## TASK TO CARRY OUT
With the images removed, write out each record exactly as given.

Saved data entries
★ ★ ★ ★ ★ ★ ★

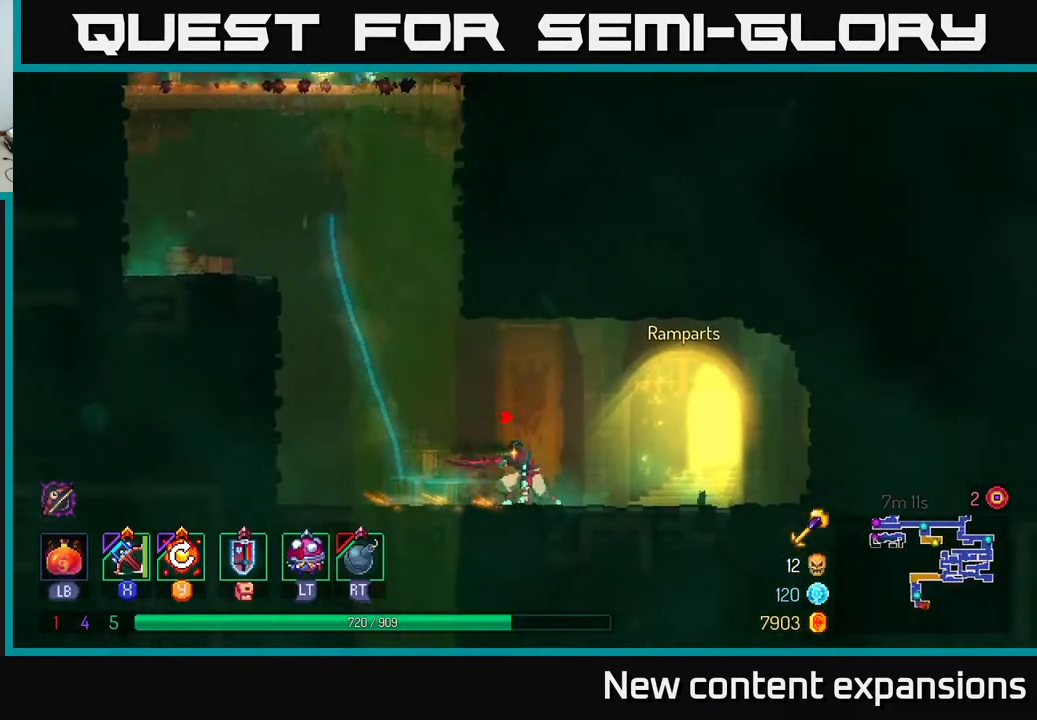
{"buttons": ["DPAD_LEFT"], "left_stick": "center", "right_stick": "center", "events": [[283, "DPAD_LEFT", "down"]]}
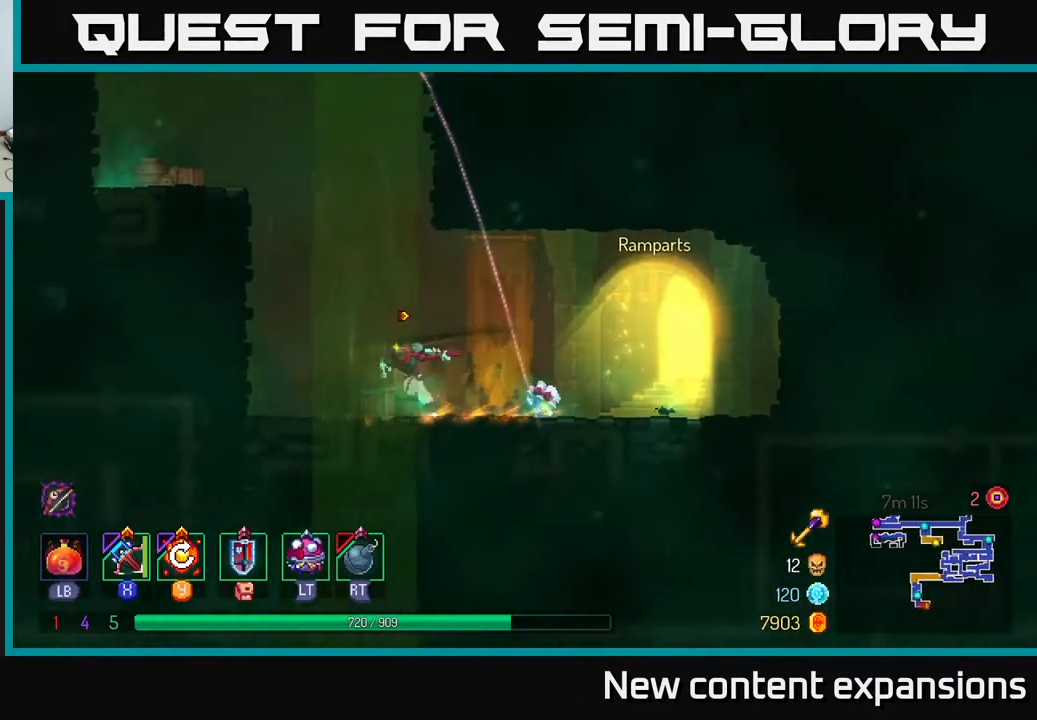
{"buttons": ["DPAD_LEFT"], "left_stick": "center", "right_stick": "center", "events": [[133, "A", "down"], [217, "A", "up"], [283, "A", "down"], [450, "A", "up"]]}
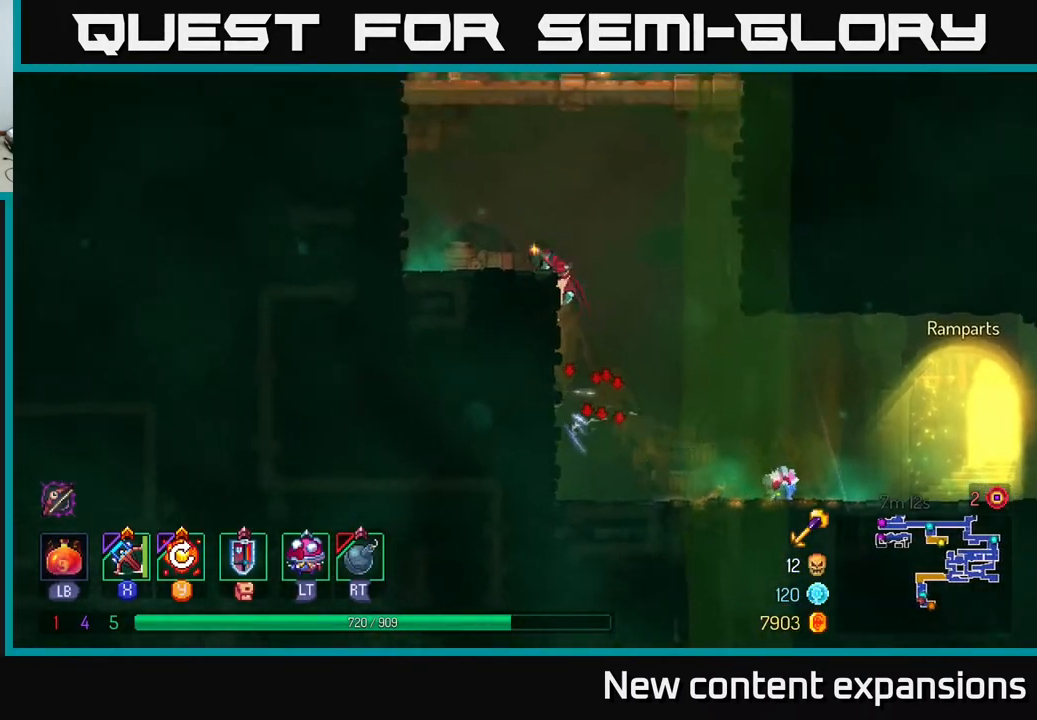
{"buttons": ["A", "DPAD_UP"], "left_stick": "center", "right_stick": "center", "events": [[150, "DPAD_LEFT", "up"], [233, "A", "down"], [350, "DPAD_UP", "down"], [367, "A", "up"], [433, "A", "down"]]}
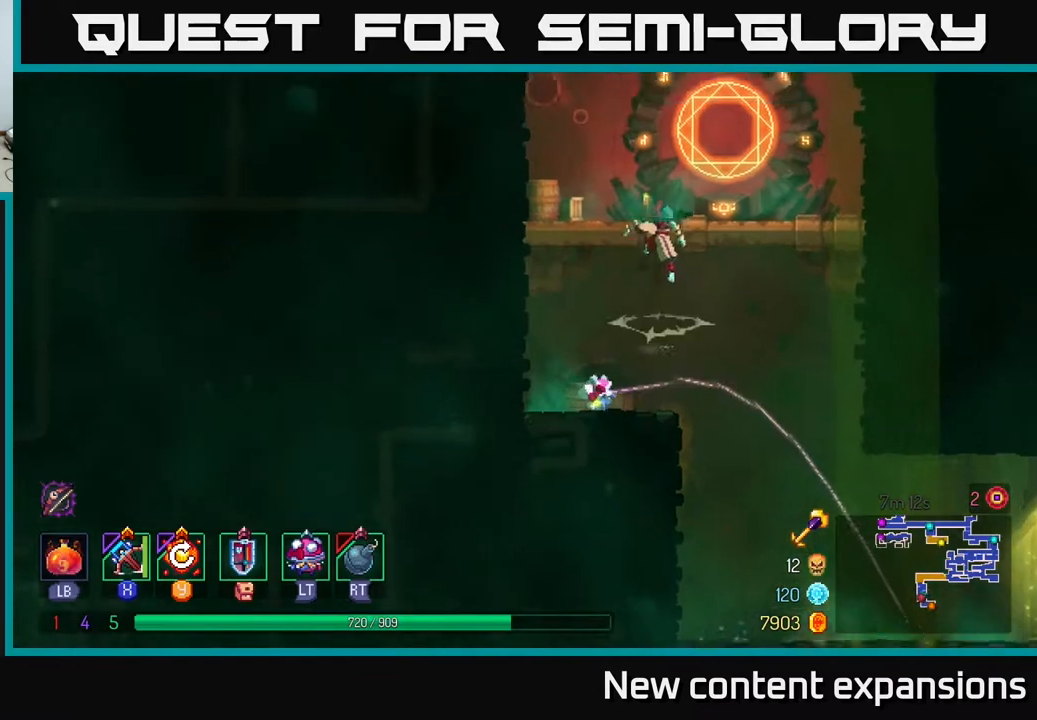
{"buttons": [], "left_stick": "center", "right_stick": "center", "events": [[50, "A", "up"], [67, "DPAD_RIGHT", "down"], [133, "DPAD_UP", "up"], [233, "DPAD_RIGHT", "up"]]}
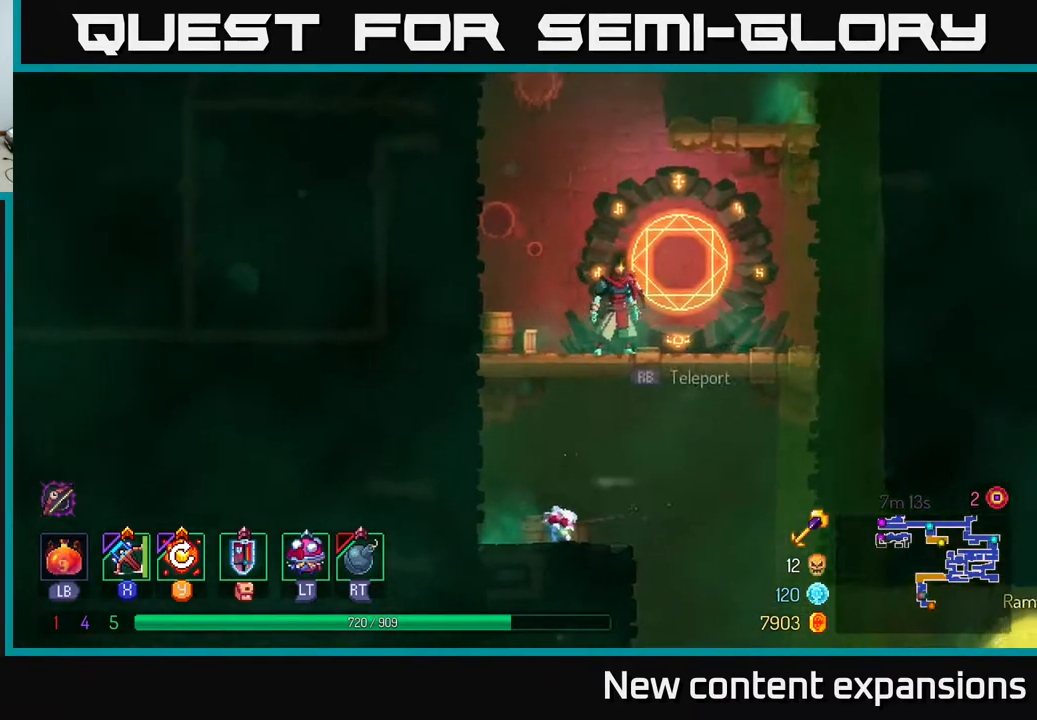
{"buttons": [], "left_stick": "center", "right_stick": "center", "events": [[33, "SELECT", "down"], [167, "SELECT", "up"]]}
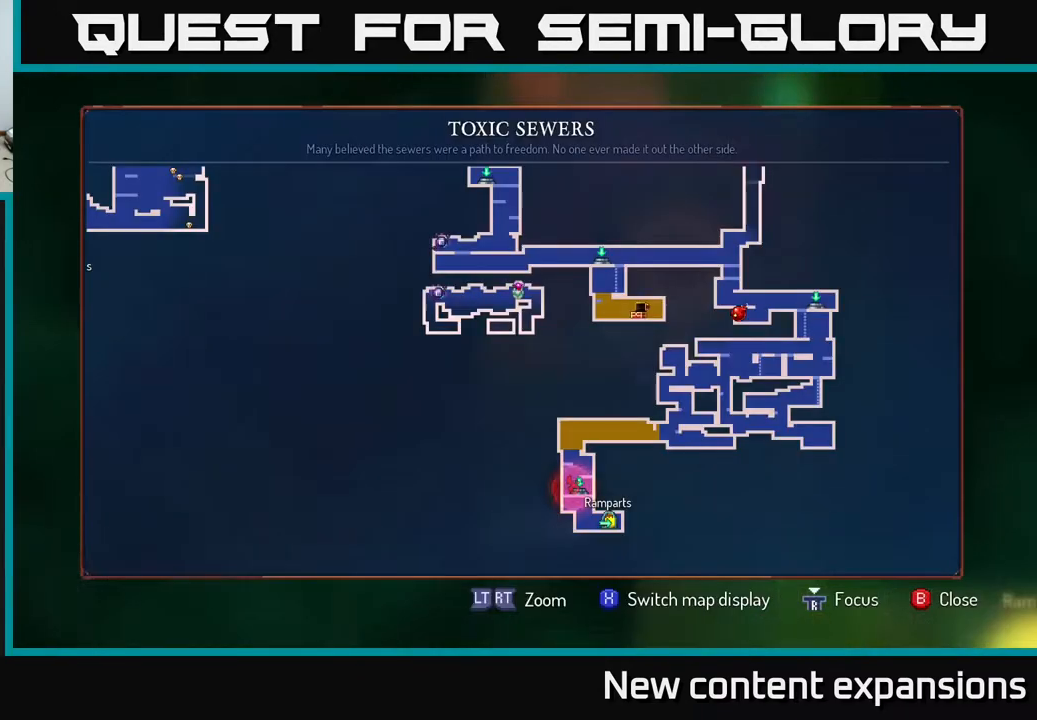
{"buttons": [], "left_stick": "center", "right_stick": "up-right", "events": [[450, "right_stick", "up"], [500, "right_stick", "up-right"]]}
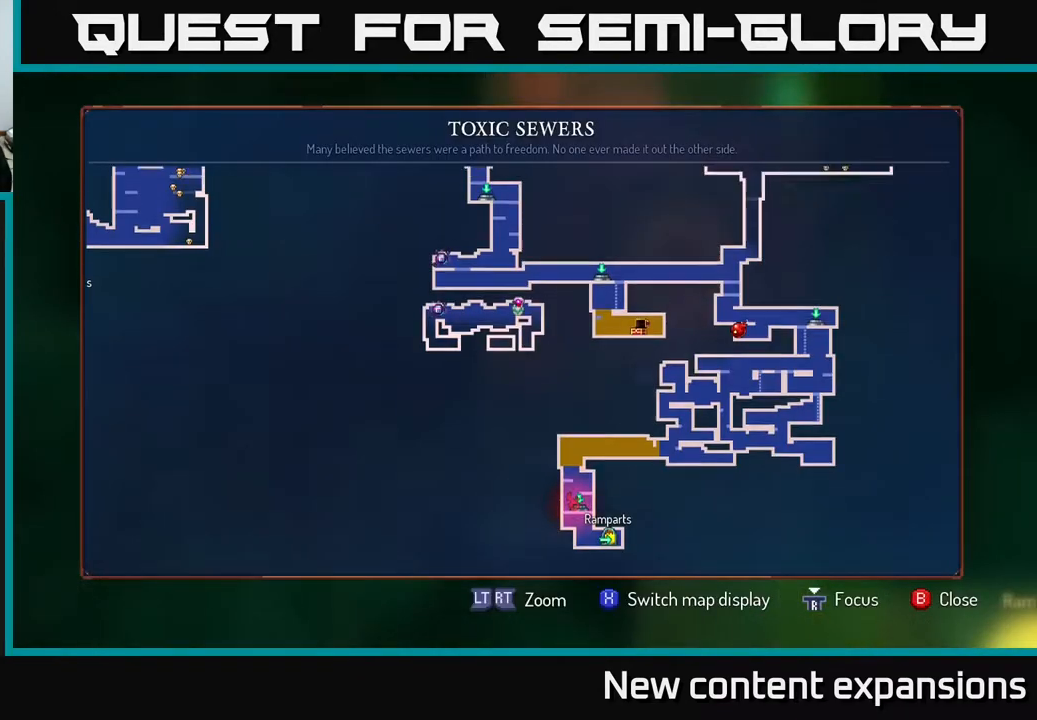
{"buttons": [], "left_stick": "center", "right_stick": "center", "events": [[417, "right_stick", "center"]]}
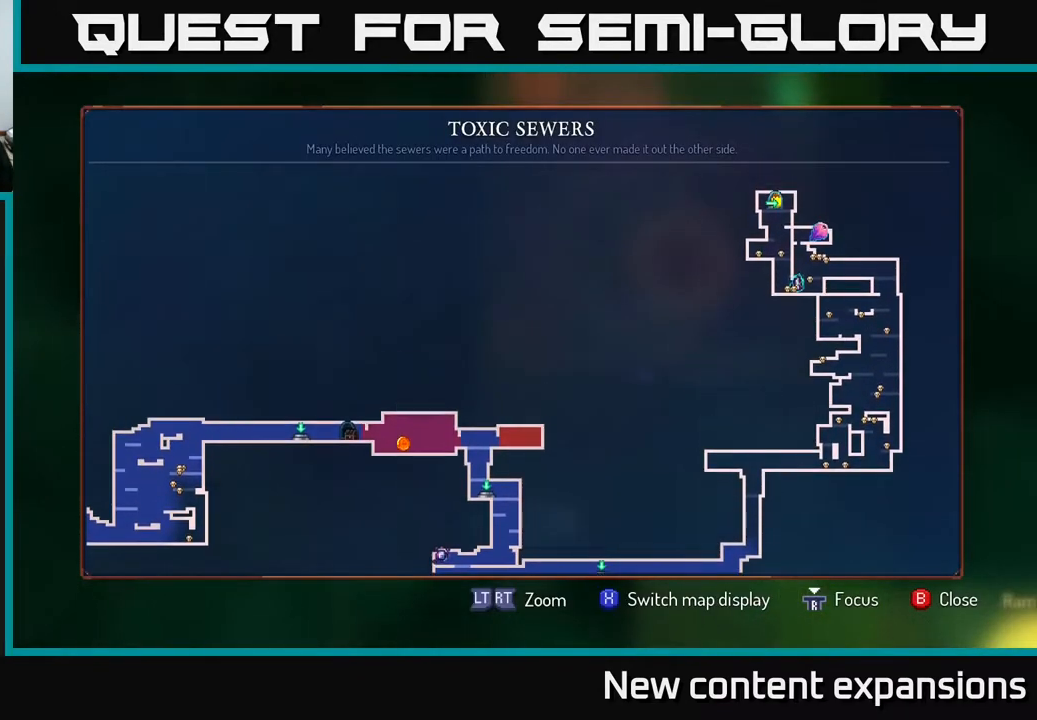
{"buttons": [], "left_stick": "center", "right_stick": "center", "events": []}
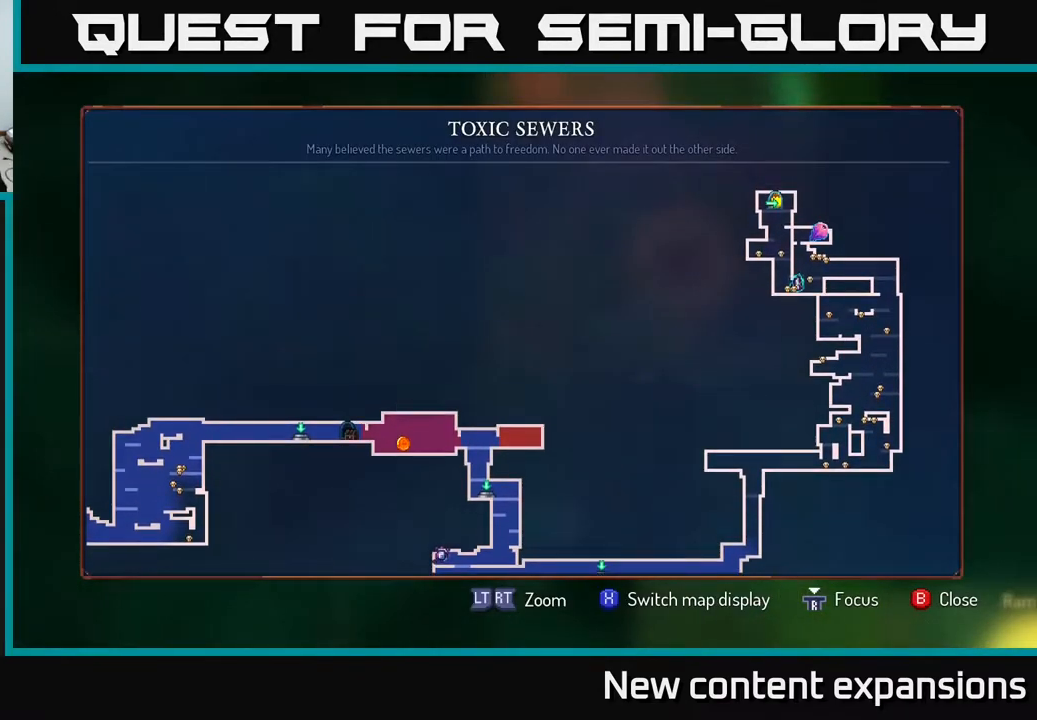
{"buttons": [], "left_stick": "center", "right_stick": "center", "events": []}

★ ★ ★ ★ ★ ★ ★

## SOLUTION TO THIS PROBLEM
{"buttons": ["DPAD_LEFT"], "left_stick": "center", "right_stick": "center", "events": [[283, "DPAD_LEFT", "down"]]}
{"buttons": ["DPAD_LEFT"], "left_stick": "center", "right_stick": "center", "events": [[133, "A", "down"], [217, "A", "up"], [283, "A", "down"], [450, "A", "up"]]}
{"buttons": ["A", "DPAD_UP"], "left_stick": "center", "right_stick": "center", "events": [[150, "DPAD_LEFT", "up"], [233, "A", "down"], [350, "DPAD_UP", "down"], [367, "A", "up"], [433, "A", "down"]]}
{"buttons": [], "left_stick": "center", "right_stick": "center", "events": [[50, "A", "up"], [67, "DPAD_RIGHT", "down"], [133, "DPAD_UP", "up"], [233, "DPAD_RIGHT", "up"]]}
{"buttons": [], "left_stick": "center", "right_stick": "center", "events": [[33, "SELECT", "down"], [167, "SELECT", "up"]]}
{"buttons": [], "left_stick": "center", "right_stick": "up-right", "events": [[450, "right_stick", "up"], [500, "right_stick", "up-right"]]}
{"buttons": [], "left_stick": "center", "right_stick": "center", "events": [[417, "right_stick", "center"]]}
{"buttons": [], "left_stick": "center", "right_stick": "center", "events": []}
{"buttons": [], "left_stick": "center", "right_stick": "center", "events": []}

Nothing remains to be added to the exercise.